Debs (sharply): Enough. You were close to contempt before. The Committee has no more time to waste on this nonsense. If you are able to formulate solutions to all these issues, we might reconsider. But, like any sensible bureaucracy, we must see fully worked out solutions BEFORE we authorize substantial funding. Good day, Mr. Ford.
(Ford rises stiffly and leaves.)
Debs: God knows we can do without that type. Now who's next? I doubt he can provide anything as rich as that. Horseless carriages, indeed!
Clerk: Actually, chief, it might be even better. A guy named Alfred Beach. Thinks he can honeycomb Manhattan with a bunch of tunnels. Callls the idea a 'subway'.
(A roar of laughter.)
Debs: Oh, wow! WOW!! Send him in.
[Curtain.]
Scene 2.
The Ford Household, that night. Ford's wife in the parlor.
Ford enters, exhausted.
Wife: How did it go, my darling?
Ford: Not so good. They laughed at me. I have to provide answers for problems I can't solve until I can cope with them in practice. It's just a hopeless bureaucracy. Sometimes I think the day General Grant met that Marx fellow was a really bad day for the the US. (Sniffs). But that smells good. What is it?
Wife: Latkas and brisket. Rabbi Goldstein's wife brought them by - to thank you for the donations to the temple and the Zionist Foundation.
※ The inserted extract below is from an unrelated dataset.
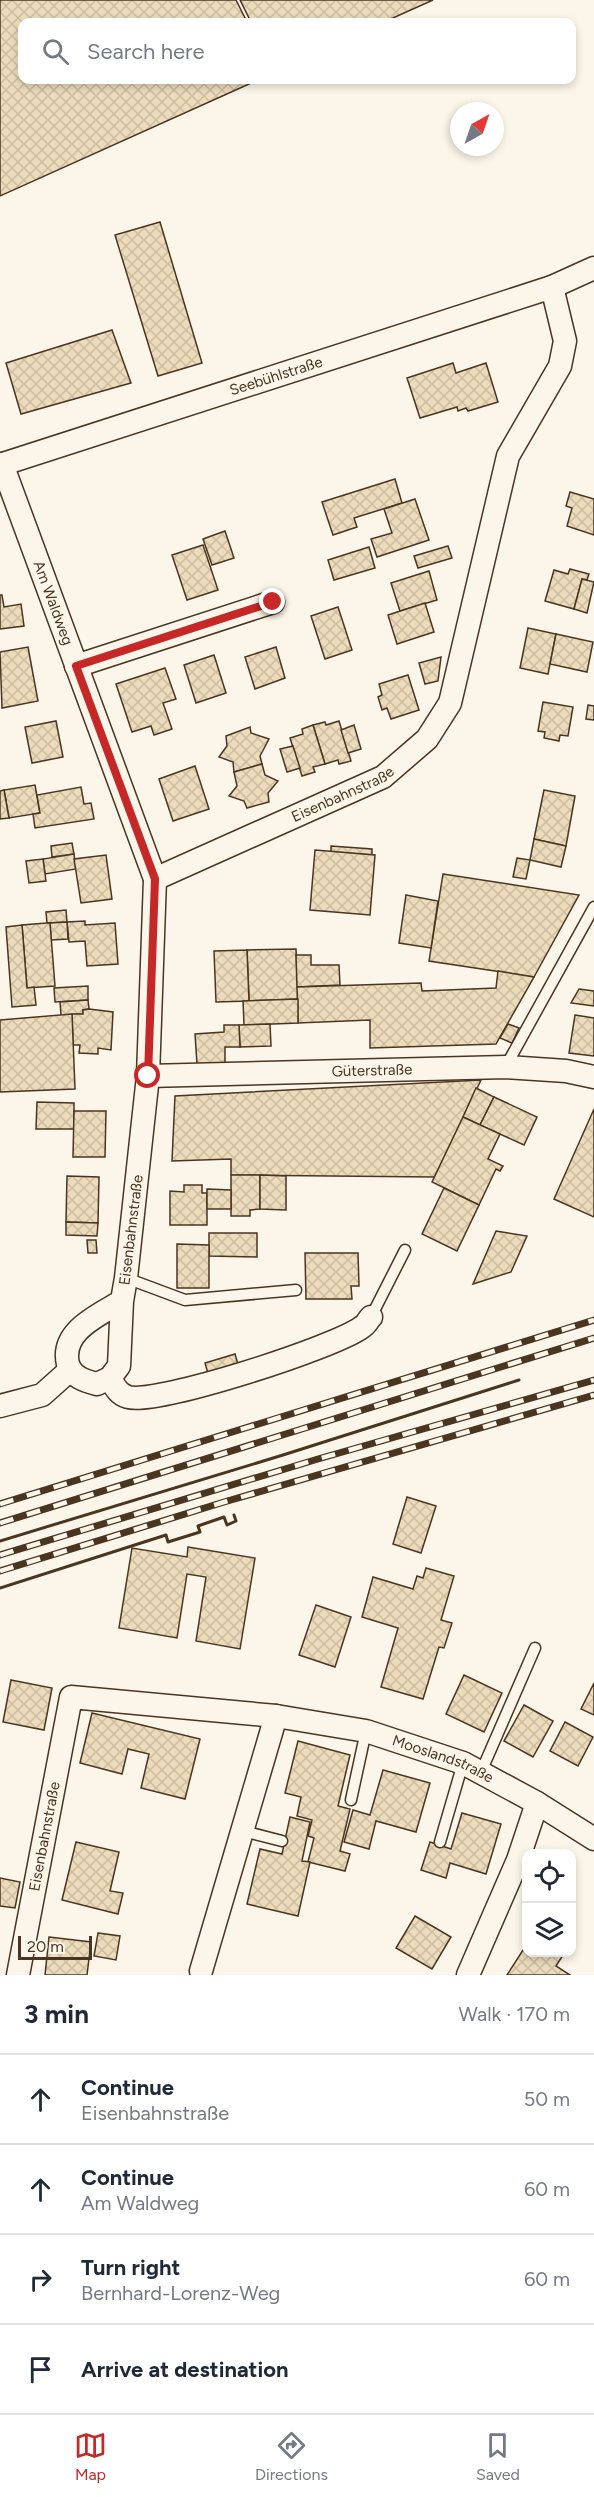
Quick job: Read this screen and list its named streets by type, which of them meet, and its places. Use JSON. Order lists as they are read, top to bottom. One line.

Ford: Ah, he didn't have to do that. He knows how much I believe in those causes. At any rate, I guess that's the end of the horseless carriage.
Wife: Don't you mean 'automobile'?
Ford (looks at her sharply, then subsides): Whatever.
A silence.
Wife (timidly): You could always move to a parallel time track, you know.
Ford: Parallel time track?
Wife: Yes. One a little more sympathetic to men like you. With clearer horizons.
Ford: Can it be done?
Wife: Yes. I've looked into it. It's possible. (Very timidly). Of course, you would have to pay a karmic debt. You'd become an anti-Semitic asshole there.
Ford (startled): What, me? An asshole?? Anti-Semitic?
Wife: Yes. But you could realize your own vision there.
Silence.
Ford: It's a thought.
Curtain.
[N.B. Alfred Beach actually built the first small New York subway in 1869, without objection. So gimme a cookie.]